This document serves two purposes:
The words “MUST”, “MUST NOT”, “SHOULD”, and “MAY” are used in this document. It’s not shouting; when they are capitalized, they have the special meaning defined in [RFC2119].
In the following subsections we discuss specific caveats to QUIC’s applicability, and issues that application developers must consider when using QUIC as a transport for their application.
QUIC uses UDP as a substrate for userspace implementation and port numbers for NAT and middlebox traversal. While there is no evidence of widespread, systematic disadvantage of UDP traffic compared to TCP in the Internet [Edeline16], somewhere between three [Trammell16] and five [Swett16] percent of networks simply block UDP traffic. All applications running on top of QUIC must therefore either be prepared to accept connectivity failure on such networks, or be engineered to fall back to TLS, or TLS-equivalent crypto, over TCP. These applications must operate, perhaps with impaired functionality, in the absence of features provided by QUIC not present in TLS over TCP: The most obvious difference is that TCP does not stream multiplexing and there stream multiplex would need to be implemented in the application layer if needed. Further, TCP by default does not support 0-RTT session resumption. TCP Fast Open can be used but might no be supported by the far end or could be blocked on the network path. Note that there is at least evidence of middleboxes blocking SYN data even if TFO was successfully negotiated. Moreover, while encryption (in this case TLS) is inseparable integrated with QUIC, TLS negotiation over TCP can be blocked. In case it is RECOMMENDED to abort the connection.
We hope that the deployment of a proposed standard version of the QUIC protocol will provide an incentive for these networks to permit QUIC traffic.
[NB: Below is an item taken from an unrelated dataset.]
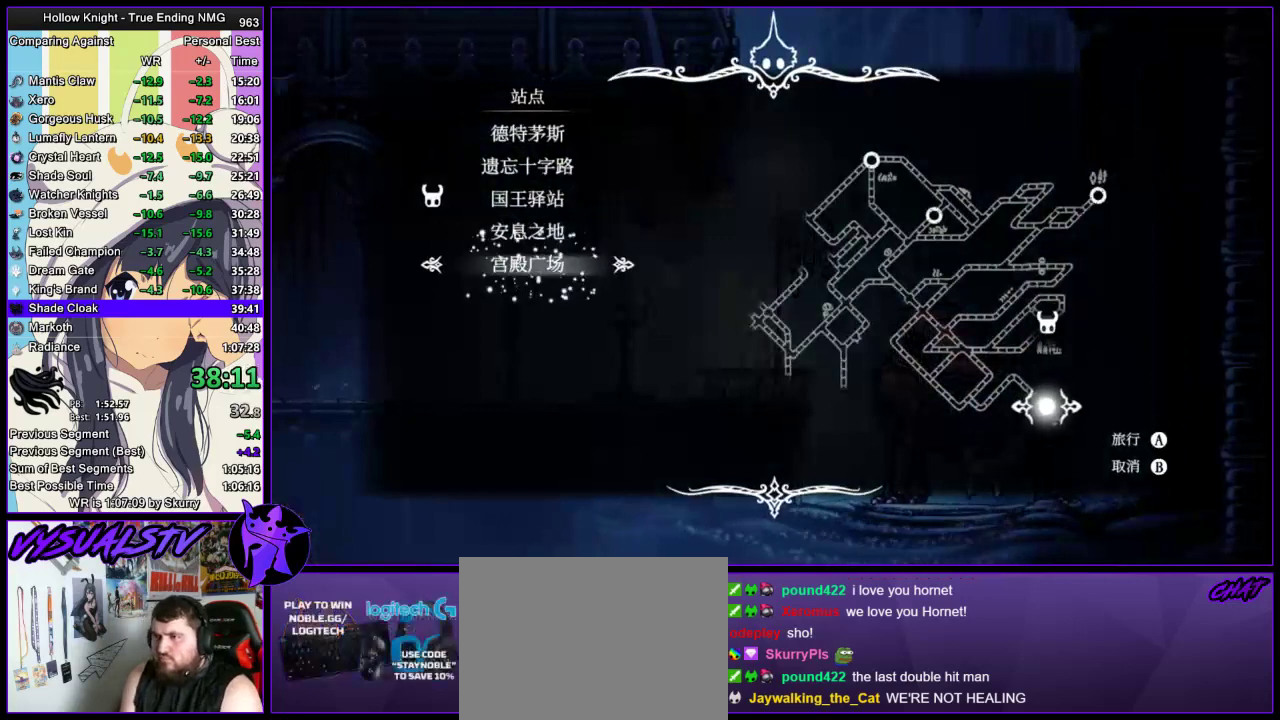
{"buttons": [], "left_stick": "center", "right_stick": "center", "events": [[67, "CROSS", "up"], [167, "CROSS", "down"], [233, "CROSS", "up"], [300, "CROSS", "down"], [333, "CROSS", "up"], [433, "SQUARE", "down"], [467, "CROSS", "down"], [467, "SQUARE", "up"], [500, "CROSS", "up"]]}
Indeed, the ability to treat QUIC traffic statefully as in Section 3.5 removes one network management incentive to block this traffic.
QUIC provides for 0-RTT connection establishment (see section 3.2 of [I-D.ietf-quic-transport]). However, data in the frames contained in the first packet of a such a connection must be treated specially by the application layer. Since a retransmission of these frames resulting from a lost acknowledgment may cause the data to appear twice, either the application- layer protocol has to be designed such that all such data is treated as idempotent, or there must be some application-layer mechanism for recognizing spuriously retransmitted frame and dropping them.
[EDITOR’S NOTE: discuss defenses against replay attacks using 0-RTT data.]
QUIC’s stream multiplexing feature allows applications to run multiple streams over a single connection, without head-of-line blocking between streams, associated at a point in time with a single five-tuple. Streams are meaningful only to the application; since stream information is carried inside QUIC’s encryption boundary, no information about the stream(s) whose frames are carried by a given packet is visible to the network.
Stream multiplexing is not intended to be used for differentiating streams in terms of network treatment. Application traffic requiring different network treatment should therefore be carried over different five-tuples (i.e. multiple QUIC connections). Given QUIC’s ability to send application data on the first packet of a connection (if a previous connection to the same host has been successfully established to provide the respective credentials), the cost for establishing another connection are extremely low.
[EDITOR’S NOTE: For discussion: If establishing a new connection does not seem to be sufficient, the protocol’s rebinding functionality (see section 3.7 of [I-D.ietf-quic-transport]) could be extended to allow multiple five-tuples to share a connection ID simultaneously, instead of sequentially.]
This section discusses those aspects of the QUIC transport protocol that have an impact on the design and operation of devices that forward QUIC packets. This section is concerned primarily with QUIC’s unencrypted wire image, which we define as the information available in the packet header in each QUIC packet, and the dynamics of that information.
QUIC is a versioned protocol. Everything about the header format can change except the mechanism by which a receiver can determine whether and where a version number is present, and the meaning of the version number field itself.
The rest of this document is concerned with the public header structure of the version of the QUIC transport document that is current as of this writing.
In the current version of the QUIC protocol, the following information are optionally exposed in the QUIC header:
All information in the QUIC header, even if exposed to the network, is integrity protected, therefore a device on the network path MUST not change these information. Altering of header information would fail any integrity check, leading to packet drop at the receiver.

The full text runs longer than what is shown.